■ **JOB ITEM**
Copy out, word for word, the stretch of the listing from its first line through the line containing "güvencesiyle 1 yıl", with both ends included.

■ **STORED DATA**
-- -- --

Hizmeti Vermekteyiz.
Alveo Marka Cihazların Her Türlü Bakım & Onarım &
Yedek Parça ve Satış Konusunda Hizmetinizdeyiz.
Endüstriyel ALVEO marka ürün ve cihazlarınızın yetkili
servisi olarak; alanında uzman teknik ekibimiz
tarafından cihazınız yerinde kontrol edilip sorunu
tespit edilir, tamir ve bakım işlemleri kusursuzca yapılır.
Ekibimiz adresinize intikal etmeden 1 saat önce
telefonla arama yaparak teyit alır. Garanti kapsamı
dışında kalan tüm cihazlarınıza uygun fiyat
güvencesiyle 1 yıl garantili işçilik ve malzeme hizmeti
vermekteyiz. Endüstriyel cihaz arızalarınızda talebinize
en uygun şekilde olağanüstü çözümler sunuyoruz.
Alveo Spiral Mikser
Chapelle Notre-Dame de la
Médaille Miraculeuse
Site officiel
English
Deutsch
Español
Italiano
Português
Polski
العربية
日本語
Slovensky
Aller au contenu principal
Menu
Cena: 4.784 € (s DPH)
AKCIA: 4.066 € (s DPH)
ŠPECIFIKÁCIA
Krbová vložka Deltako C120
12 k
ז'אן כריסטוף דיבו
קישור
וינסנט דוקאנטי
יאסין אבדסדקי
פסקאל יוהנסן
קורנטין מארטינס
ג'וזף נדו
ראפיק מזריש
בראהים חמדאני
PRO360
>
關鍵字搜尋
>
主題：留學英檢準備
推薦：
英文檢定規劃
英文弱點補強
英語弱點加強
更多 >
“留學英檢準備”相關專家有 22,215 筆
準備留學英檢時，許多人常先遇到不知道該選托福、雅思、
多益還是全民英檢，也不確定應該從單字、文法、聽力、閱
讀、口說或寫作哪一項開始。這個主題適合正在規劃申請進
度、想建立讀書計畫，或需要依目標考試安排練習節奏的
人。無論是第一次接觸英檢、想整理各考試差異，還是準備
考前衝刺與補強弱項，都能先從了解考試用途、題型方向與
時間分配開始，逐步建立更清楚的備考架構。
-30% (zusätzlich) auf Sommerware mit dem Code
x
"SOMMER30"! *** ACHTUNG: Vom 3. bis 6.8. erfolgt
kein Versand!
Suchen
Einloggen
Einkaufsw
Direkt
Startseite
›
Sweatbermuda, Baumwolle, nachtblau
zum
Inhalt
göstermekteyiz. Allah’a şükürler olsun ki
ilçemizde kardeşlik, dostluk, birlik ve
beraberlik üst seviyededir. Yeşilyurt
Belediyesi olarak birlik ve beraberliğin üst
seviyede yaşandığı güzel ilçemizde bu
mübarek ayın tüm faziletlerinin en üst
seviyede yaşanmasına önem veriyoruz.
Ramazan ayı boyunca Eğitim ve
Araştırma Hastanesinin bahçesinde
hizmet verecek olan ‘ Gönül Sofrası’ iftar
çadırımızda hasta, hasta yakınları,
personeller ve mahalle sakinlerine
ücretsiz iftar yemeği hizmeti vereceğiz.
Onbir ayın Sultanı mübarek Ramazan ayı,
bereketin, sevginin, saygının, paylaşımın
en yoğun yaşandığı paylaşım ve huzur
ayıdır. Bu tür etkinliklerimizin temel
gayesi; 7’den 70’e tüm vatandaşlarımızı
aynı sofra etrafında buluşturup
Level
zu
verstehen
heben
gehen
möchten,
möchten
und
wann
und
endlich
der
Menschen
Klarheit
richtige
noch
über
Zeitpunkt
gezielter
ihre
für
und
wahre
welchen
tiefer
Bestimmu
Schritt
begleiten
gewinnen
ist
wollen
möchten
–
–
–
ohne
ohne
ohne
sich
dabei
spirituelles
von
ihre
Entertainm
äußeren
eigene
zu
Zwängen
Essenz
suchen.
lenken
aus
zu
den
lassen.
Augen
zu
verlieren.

-- -- --

■ **COMPLETED TASK**
Hizmeti Vermekteyiz.
Alveo Marka Cihazların Her Türlü Bakım & Onarım &
Yedek Parça ve Satış Konusunda Hizmetinizdeyiz.
Endüstriyel ALVEO marka ürün ve cihazlarınızın yetkili
servisi olarak; alanında uzman teknik ekibimiz
tarafından cihazınız yerinde kontrol edilip sorunu
tespit edilir, tamir ve bakım işlemleri kusursuzca yapılır.
Ekibimiz adresinize intikal etmeden 1 saat önce
telefonla arama yaparak teyit alır. Garanti kapsamı
dışında kalan tüm cihazlarınıza uygun fiyat
güvencesiyle 1 yıl garantili işçilik ve malzeme hizmeti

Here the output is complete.